Text under study:
==========

Get out of the basement quickly
Let’s get back to Mandy. Even skilled and talented leaders like Mandy get kicked into the basement on occasion. The key is that they learn to get up quickly and make their way back upstairs.
On the day of the storm, Mandy recognized as soon as the sandwich went into the trash can that she wasn’t OK.
She removed herself from the kitchen and went and sat on the edge of the bathtub. When her older daughter came in to ask if she was OK, Mandy told her she needed a minute to think.
What was the first thing she needed to do? Compose an email to her staff. To focus, she put her phone into airplane mode so the texts and calls would stop coming. Next, she texted her department chairs and asked them to call their teachers to make sure no one came into work that day. She got dressed and switched into Mom mode, putting her high schooler in charge of her 5th grader for the day.
But it wasn’t until midday, when she went for a run at lunch, that she was able to fully decompress and get back to normal.
“I was feeling totally overwhelmed and paralyzed,” Mandy said. “Just saying, ‘I am not OK’ helped me get myself back into control and go through the logical steps.”
The point is not to avoid the basement. If you’re human and you experience stress, it’s going to happen. The leadership habit to master is KNOWING you are in the basement and then practicing getting yourself out.

==========

Entries supplied:
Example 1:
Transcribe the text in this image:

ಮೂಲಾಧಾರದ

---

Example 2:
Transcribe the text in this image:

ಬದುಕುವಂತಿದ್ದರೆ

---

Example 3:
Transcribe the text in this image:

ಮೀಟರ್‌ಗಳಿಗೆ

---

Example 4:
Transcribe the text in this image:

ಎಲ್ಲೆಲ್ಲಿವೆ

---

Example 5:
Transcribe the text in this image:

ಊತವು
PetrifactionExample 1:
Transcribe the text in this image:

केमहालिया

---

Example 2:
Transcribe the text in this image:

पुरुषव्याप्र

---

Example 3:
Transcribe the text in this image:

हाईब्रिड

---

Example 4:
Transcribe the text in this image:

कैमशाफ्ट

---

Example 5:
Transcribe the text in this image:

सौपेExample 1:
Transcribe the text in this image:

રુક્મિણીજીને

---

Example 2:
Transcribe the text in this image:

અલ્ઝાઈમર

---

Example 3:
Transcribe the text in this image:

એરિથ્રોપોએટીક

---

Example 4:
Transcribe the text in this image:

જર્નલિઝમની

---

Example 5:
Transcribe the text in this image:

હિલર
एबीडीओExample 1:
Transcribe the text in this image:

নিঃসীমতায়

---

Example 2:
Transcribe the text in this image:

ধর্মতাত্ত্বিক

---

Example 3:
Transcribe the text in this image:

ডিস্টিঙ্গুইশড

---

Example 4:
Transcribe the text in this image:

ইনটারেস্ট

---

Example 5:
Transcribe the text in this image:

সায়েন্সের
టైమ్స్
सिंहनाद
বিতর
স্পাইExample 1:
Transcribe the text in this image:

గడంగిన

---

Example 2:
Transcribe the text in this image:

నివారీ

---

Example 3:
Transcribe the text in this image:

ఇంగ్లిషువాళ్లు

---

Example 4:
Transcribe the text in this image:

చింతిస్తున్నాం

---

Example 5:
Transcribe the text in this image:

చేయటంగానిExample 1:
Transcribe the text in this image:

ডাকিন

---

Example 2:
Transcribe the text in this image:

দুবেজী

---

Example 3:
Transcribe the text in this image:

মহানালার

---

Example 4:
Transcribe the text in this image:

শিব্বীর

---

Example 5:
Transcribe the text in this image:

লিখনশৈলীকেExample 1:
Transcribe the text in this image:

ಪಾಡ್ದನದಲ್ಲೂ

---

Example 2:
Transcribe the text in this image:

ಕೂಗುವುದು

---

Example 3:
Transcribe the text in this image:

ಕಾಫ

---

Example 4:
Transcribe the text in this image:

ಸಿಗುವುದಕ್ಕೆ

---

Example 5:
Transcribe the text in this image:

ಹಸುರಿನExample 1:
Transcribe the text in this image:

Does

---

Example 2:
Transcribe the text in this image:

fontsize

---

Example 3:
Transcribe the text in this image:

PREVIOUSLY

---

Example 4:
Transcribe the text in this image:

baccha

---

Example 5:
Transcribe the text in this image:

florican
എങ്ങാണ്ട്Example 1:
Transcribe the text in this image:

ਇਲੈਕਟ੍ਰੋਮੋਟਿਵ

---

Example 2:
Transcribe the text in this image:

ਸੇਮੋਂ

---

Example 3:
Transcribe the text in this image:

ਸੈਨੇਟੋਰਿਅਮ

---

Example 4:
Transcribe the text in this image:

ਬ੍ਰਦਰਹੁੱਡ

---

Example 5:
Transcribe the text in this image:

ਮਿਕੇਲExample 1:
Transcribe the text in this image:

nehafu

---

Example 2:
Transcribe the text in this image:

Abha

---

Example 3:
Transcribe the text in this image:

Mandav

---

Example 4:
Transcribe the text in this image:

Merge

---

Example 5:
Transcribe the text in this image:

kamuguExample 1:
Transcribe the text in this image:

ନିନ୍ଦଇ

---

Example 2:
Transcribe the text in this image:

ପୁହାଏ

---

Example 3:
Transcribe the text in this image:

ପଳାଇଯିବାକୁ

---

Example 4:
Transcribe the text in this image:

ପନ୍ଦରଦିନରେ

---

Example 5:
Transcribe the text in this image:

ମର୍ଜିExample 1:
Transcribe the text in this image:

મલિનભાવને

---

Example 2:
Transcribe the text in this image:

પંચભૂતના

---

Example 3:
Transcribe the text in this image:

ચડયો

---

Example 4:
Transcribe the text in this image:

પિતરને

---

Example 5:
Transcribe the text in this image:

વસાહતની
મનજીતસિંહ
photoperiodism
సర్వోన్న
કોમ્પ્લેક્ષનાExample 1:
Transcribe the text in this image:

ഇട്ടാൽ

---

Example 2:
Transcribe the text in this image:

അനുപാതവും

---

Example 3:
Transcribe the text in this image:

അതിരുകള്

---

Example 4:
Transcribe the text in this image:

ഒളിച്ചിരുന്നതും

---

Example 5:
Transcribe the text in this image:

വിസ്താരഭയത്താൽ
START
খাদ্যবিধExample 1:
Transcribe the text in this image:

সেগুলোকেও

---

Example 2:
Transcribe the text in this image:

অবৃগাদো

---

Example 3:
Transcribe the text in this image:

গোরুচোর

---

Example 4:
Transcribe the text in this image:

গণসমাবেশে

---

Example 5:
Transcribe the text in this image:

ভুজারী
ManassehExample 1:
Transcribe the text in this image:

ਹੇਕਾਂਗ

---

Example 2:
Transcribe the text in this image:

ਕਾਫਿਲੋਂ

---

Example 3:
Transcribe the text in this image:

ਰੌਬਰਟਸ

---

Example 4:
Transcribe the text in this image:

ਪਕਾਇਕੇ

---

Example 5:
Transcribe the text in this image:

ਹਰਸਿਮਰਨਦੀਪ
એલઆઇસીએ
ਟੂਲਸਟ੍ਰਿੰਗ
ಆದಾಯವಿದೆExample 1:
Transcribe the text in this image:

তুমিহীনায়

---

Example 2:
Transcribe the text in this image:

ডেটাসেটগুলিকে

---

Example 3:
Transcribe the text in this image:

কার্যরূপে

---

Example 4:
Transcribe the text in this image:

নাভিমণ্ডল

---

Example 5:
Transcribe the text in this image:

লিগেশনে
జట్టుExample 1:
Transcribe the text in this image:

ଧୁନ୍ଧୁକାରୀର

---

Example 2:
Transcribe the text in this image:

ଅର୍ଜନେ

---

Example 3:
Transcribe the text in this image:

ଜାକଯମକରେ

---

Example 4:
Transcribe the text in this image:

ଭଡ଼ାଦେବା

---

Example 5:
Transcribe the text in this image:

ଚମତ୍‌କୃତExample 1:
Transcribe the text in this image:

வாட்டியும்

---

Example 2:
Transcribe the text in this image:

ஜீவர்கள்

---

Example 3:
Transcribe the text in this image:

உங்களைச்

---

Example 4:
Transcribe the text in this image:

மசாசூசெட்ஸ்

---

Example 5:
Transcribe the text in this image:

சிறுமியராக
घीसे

==========

Exercise goal:
Carry on the passage about getting out of the basement, picking up right after its final sentence.

Result of the task:
In reality, many of these steps will not look like new habits – they will look like leveraging habits that you’ve already built. The new habit is going through the four steps – Recognize, Recenter, Prioritize and Decompress – to get yourself from the basement back up to laboratory where you can lead and communicate effectively.
Take a few minutes and reflect on a time when you were in the basement and how you handled it. As you go about your day, pay attention to times when you get triggered – maybe journal about it or just jot it down on a post-it. At the end of the week, take out your journal and post-its and reflect on how you handled each instance. How quickly did you recognize that you were in the basement? What steps did you take to from panic to control? How quickly were you able to get there each time?